Text block>
* * * *

Reputation: 113
I created a code to extract emails from websites:
import requests
from bs4 import BeautifulSoup
import re
url = ""
s = requests.Session()
r = s.get(url, headers={"User-Agent": "Mozilla/5.0 (Macintosh; Intel Mac OS X 10_11_2) AppleWebKit/537.36 (KHTML, like Gecko) Chrome/47.0.2526.106 Safari/537.36"})
soup = BeautifulSoup(r.content, 'html.parser')
content = soup.get_text()
emails_match = re.findall(r'[\w\.-]+@[\w\.-]+', content)
it works fine, but sometimes return emails with other text inside it from other element. For example, if we try the code on this website: https://alliedsinterings.com/ it will returns phone number plus email:
print(email_match)
['[email protected]']
I want to get only the email address (without any text from other html elements)
when I try another regex, it returns the same, for example:
r'([a-zA-Z0-9._-]+@[a-zA-Z0-9._-]+\.[a-zA-Z0-9_-]+){0,}'
Upvotes: 0
Views: 774
Reputation: 8302
Use .strings
instead of .text
import re
email = re.compile(r'([a-zA-Z0-9._-]+@[a-zA-Z0-9._-]+\.[a-zA-Z0-9_-]+){0,}')
[x for x in soup.strings if email.search(x).group()]
['[email protected]']
Upvotes: 1

* * * *

Your tasks>
**a.** From the email-scraping thread, copy the stretch from "s = requests.Session()" through "emails_match = re.findall(r'[\w\.-]+@[\w\.-]+', content)" word for word.
**b.** In the email-scraping thread, what does the reply recommend using in place of .text?

* * * *

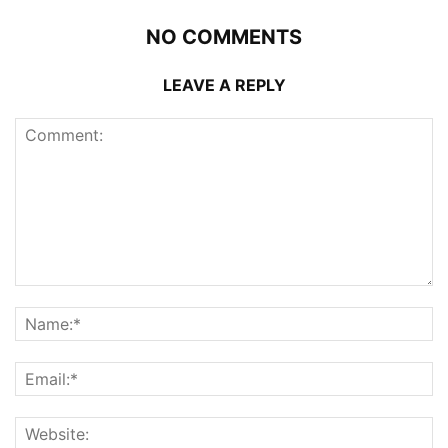
NO COMMENTS
LEAVE A REPLY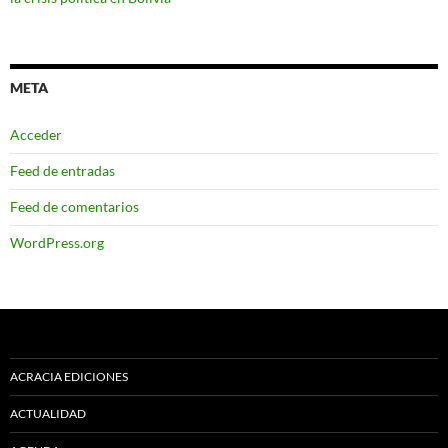
META
Acceder
Feed de entradas
Feed de comentarios
WordPress.org
ACRACIA EDICIONES
ACTUALIDAD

* * * *

Exercise results>
**a.**
s = requests.Session()
r = s.get(url, headers={"User-Agent": "Mozilla/5.0 (Macintosh; Intel Mac OS X 10_11_2) AppleWebKit/537.36 (KHTML, like Gecko) Chrome/47.0.2526.106 Safari/537.36"})
soup = BeautifulSoup(r.content, 'html.parser')
content = soup.get_text()
emails_match = re.findall(r'[\w\.-]+@[\w\.-]+', content)

**b.** .strings